For the Cowboys to truly join the 49ers and Eagles in terms of NFC supremacy, winning on Sunday night is a must.
It’s not part of the 49ers’ makeup to be disparaging of their opponent in the press. That didn’t stop a Hall of Fame 49ers quarterback from saying out loud what much of the country thinks about Dallas over the last two decades.
“The Cowboys are a really, really talented group of people,” Steve Young said in his weekly appearance on KNBR. “But the cohesiveness, the grit, and the ability to follow up a great game with another great game, I don’t see it. Every time in the last 20 years I thought, ‘Oh, they did it. They’re coming,’ then they fall flat.

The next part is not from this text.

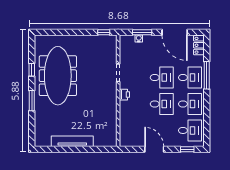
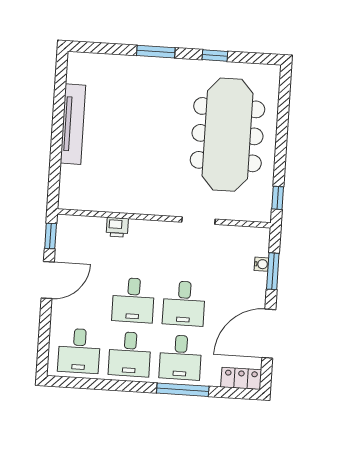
meeting table: (58, 76) -> (227, 135), moved, turned 90
printer: (124, 95) -> (117, 227), moved
window: (187, 149) -> (51, 236), moved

“I’m not much for believing yet in what they have or what they’re doing.”
Or as former 49ers center Randy Cross put it on 95.7 The Game: “They were America’s Team. Not much anymore.”
Dallas changed up its offense in the offseason, with coach Mike McCarthy taking over play-calling and Brian Schottenheimer replacing Kellen Moore as offensive coordinator.
The 49ers can expect Prescott to get the ball out quickly, something closer to what they saw with Matthew Stafford and the Rams in Week 2.
“There’s a lot of good that’s going to come from this and the changes in the past year playing against these guys and from my play,” Prescott said.
Coming off a season in which Prescott, 30, had a career-high 15 interceptions, he is currently completing a career-best 71.3 percent (97 for 136) with 908 yards, four touchdowns, and just one interception through four games.
“That’s kind of what we’re hanging our hat on to start off this season, taking care of the ball, the defense getting the ball,” Prescott said. “When you play a team like this, that has a powerful offense and a fundamental defense, you can’t give them any extra plays.”
Steve Wilks, the 49ers’ defensive coordinator, has noticed the difference.
“Dak is doing a great job putting the ball where it needs to be and where it’s going,” Wilks said. “It comes out quick and we have to make sure that we do a great job from a standpoint of playing zone, setting up, breaking on the quarterback, and when we’re in man, we’ve got to work our technique. We have to be sticky in coverage.”
Looking at things in a team sense, Prescott, referring to playoff seeding and home-field advantage, conceded “There’s a lot we can gain from this win that makes it more than one game.”
In a personal sense, it’s even bigger than that for Prescott. He has a sterling 64-37 record as a starter since arriving from Mississippi State as a fourth-round draft pick in 2016. But his 2-4 playoff record is duly noted by the fan base, as is the fact that his salary cap number in 2024 is a bloated $59.455 million. The 49ers’ Brock Purdy, by contrast, checks in at just over $1 million.
The disparity gives the 49ers more flexibility to sign their own stars as well as recruit others, which means a better chance to maintain superiority over a longtime rival. It’s not a stretch to think if Prescott doesn’t get the Cowboys to the Super Bowl, Jones will look long and hard at that cap number and wonder if No. 3 quarterback Trey Lance or someone else would be a better option.
Following the blowout win over New England, one of the first questions for Prescott was about his feelings following the two playoff losses to the 49ers. Prescott, dripping with sarcasm, thanked the reporter for the reminder.
“We’ve got a great team, and we’ll focus on who we are right now and not who we’ve been in the past,” Prescott said. “Period.”
As for the chatter of being unable to beat the 49ers, Prescott said, “We’ve stopped listening.”
If Prescott can’t deliver a win against the 49ers, the discontent in Dallas will be loud and clear.